Chen Haibin, Zhen Xin, Gu Xuejun, Yan Hao, Cervino Laura, Xiao Yang, Zhou Linghong
Department of Biomedical Engineering, Southern Medical University, Guangzhou, China,.
J Appl Clin Med Phys. 2015 Mar 8;16(2):5324. doi: 10.1120/jacmp.v16i2.5324.

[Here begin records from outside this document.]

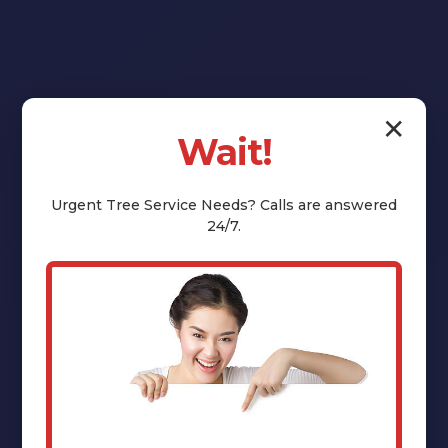
✕
Wait!
Reclaim Your
Yard:
Urgent
Tree Service
Needs? Calls are answered
24/7.
Professional
Stump Grinding
& Removal in
Stamford, NY
That unsightly tree stump isn't just an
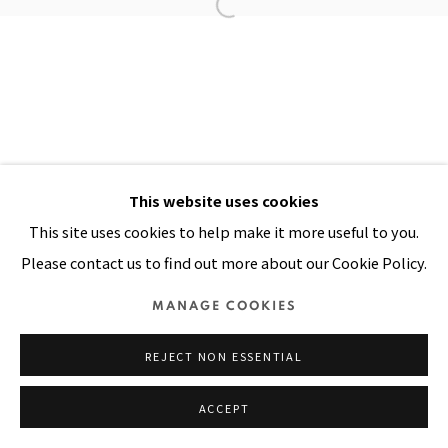
Manage cookies
COPYRIGHT © 2026 PACITA ABAD ART ESTATE
SITE BY ARTLOGIC
This website uses cookies
This site uses cookies to help make it more useful to you.
Please contact us to find out more about our Cookie Policy.
MANAGE COOKIES
REJECT NON ESSENTIAL
ACCEPT
SHARE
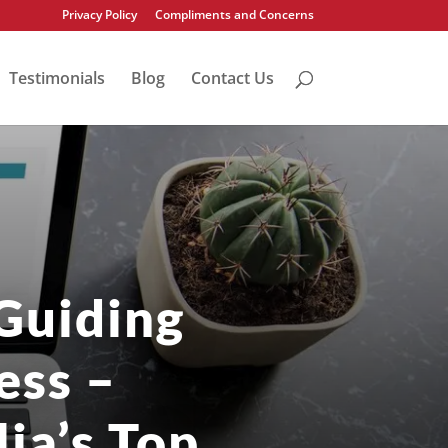
Privacy Policy
Compliments and Concerns
Testimonials
Blog
Contact Us
Guiding
ess –
ia’s Top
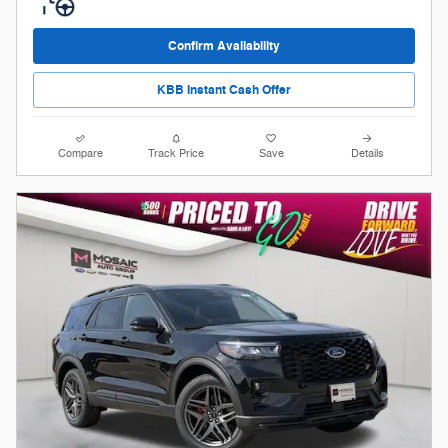
Confirm Availability
KBB Instant Cash Offer
Compare
Track Price
Save
Details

In medical image processing, robust segmentation of inhomogeneous targets is a challenging problem. Because of the complexity and diversity in medical images, the commonly used semiautomatic segmentation algorithms usually fail in the segmentation of inhomogeneous objects. In this study, we propose a novel algorithm imbedded with a seed point autogeneration for random walks segmentation enhancement, namely SPARSE, for better segmentation of inhomogeneous objects. With a few user-labeled points, SPARSE is able to generate extended seed points by estimating the probability of each voxel with respect to the labels. The random walks algorithm is then applied upon the extended seed points to achieve improved segmentation result. SPARSE is implemented under the compute unified device architecture (CUDA) programming environment on graphic processing unit (GPU) hardware platform. Quantitative evaluations are performed using clinical homogeneous and inhomogeneous cases. It is found that the SPARSE can greatly decrease the sensitiveness to initial seed points in terms of location and quantity, as well as the freedom of selecting parameters in edge weighting function. The evaluation results of SPARSE also demonstrate substantial improvements in accuracy and robustness to inhomogeneous target segmentation over the original random walks algorithm.
在医学图像处理中,对不均匀目标进行稳健分割是一个具有挑战性的问题。由于医学图像的复杂性和多样性,常用的半自动分割算法在分割不均匀物体时通常会失败。在本研究中,我们提出了一种新颖的算法,即用于随机游走分割增强的种子点自动生成算法(SPARSE),以更好地分割不均匀物体。通过少量用户标记点,SPARSE能够通过估计每个体素相对于标签的概率来生成扩展种子点。然后将随机游走算法应用于扩展种子点以获得改进的分割结果。SPARSE是在图形处理单元(GPU)硬件平台上的计算统一设备架构(CUDA)编程环境下实现的。使用临床均匀和不均匀病例进行定量评估。结果发现,SPARSE在初始种子点的位置和数量方面以及边缘加权函数中参数选择的自由度方面,能够大大降低对初始种子点的敏感性。SPARSE的评估结果还表明,与原始随机游走算法相比,在不均匀目标分割的准确性和稳健性方面有显著提高。